Not every situation calls for an official, reliable promise. John Nelson estimates that, on most projects, no more than 10 to 20 percent of promises are so important that they require a reliable promise (2019). As Hal Macomber explains in a white paper for Lean Project Consulting, you should save reliable promises for tasks that must be completed so that other work can proceed. And keep in mind that you’ll get the best results from reliable promises if they are made in a group setting, where other teammates can chime in with ideas on how to complete the task efficiently or suggest alternatives to the proposed task. Finally, remember that people tend to feel a more positive sense of commitment to a promise if they understand that they have the freedom to say no:

A sincere “no” is usually better than a half-hearted “ok.” You know exactly what to do with the no—ask someone else. What do you do with a half-hearted “ok?” You can worry, or investigate, or not have time to investigate and then worry about that. Make it your practice to remove fear from promising conversations. (2010)

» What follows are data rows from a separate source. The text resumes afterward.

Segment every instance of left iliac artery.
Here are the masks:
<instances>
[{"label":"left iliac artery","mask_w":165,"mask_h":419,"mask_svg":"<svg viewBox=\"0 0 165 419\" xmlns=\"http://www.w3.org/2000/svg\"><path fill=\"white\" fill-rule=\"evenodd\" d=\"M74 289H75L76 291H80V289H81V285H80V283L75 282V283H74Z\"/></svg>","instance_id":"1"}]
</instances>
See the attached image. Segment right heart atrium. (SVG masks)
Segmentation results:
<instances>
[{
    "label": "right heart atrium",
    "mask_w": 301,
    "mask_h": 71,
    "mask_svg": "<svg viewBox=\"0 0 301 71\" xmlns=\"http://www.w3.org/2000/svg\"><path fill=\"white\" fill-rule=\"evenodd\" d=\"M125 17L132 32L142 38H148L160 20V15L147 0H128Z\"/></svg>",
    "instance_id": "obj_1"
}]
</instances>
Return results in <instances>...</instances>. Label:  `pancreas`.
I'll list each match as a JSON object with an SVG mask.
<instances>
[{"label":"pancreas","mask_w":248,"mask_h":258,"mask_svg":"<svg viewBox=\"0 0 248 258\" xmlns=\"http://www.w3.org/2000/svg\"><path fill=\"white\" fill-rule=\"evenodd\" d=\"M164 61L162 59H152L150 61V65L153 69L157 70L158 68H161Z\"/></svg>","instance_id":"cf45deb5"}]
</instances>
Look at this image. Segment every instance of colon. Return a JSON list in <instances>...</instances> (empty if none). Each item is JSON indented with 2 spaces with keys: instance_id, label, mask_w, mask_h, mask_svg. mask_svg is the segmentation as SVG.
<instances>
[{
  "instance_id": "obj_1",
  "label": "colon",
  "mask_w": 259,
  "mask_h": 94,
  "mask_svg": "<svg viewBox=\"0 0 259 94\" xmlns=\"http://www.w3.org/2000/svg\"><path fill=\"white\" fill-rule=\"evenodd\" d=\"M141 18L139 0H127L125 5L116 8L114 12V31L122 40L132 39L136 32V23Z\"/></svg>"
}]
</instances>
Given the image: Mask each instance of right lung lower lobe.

You can read Hal Macomber’s helpful introduction to reliable promising here: “Securing Reliable Promises on Projects: A Guide to Developing a New Practice.

The practice of reliable promising was developed as a way to keep Lean projects unfolding efficiently in unpredictable environments. Ultimately, reliable promises are an expression of respect for people, which, as discussed in Lesson 1, is one of the six main principles of Lean. They encourage collaboration and help build relationships among team members. In Agile, the commitments made in every Scrum are another version of reliable promises. And the sincere commitment offered by a reliable promise can be useful in any kind of project. Here are some examples of situations in which reliable promising could be effective:

  • For a product development project, when will an important safety test will be completed?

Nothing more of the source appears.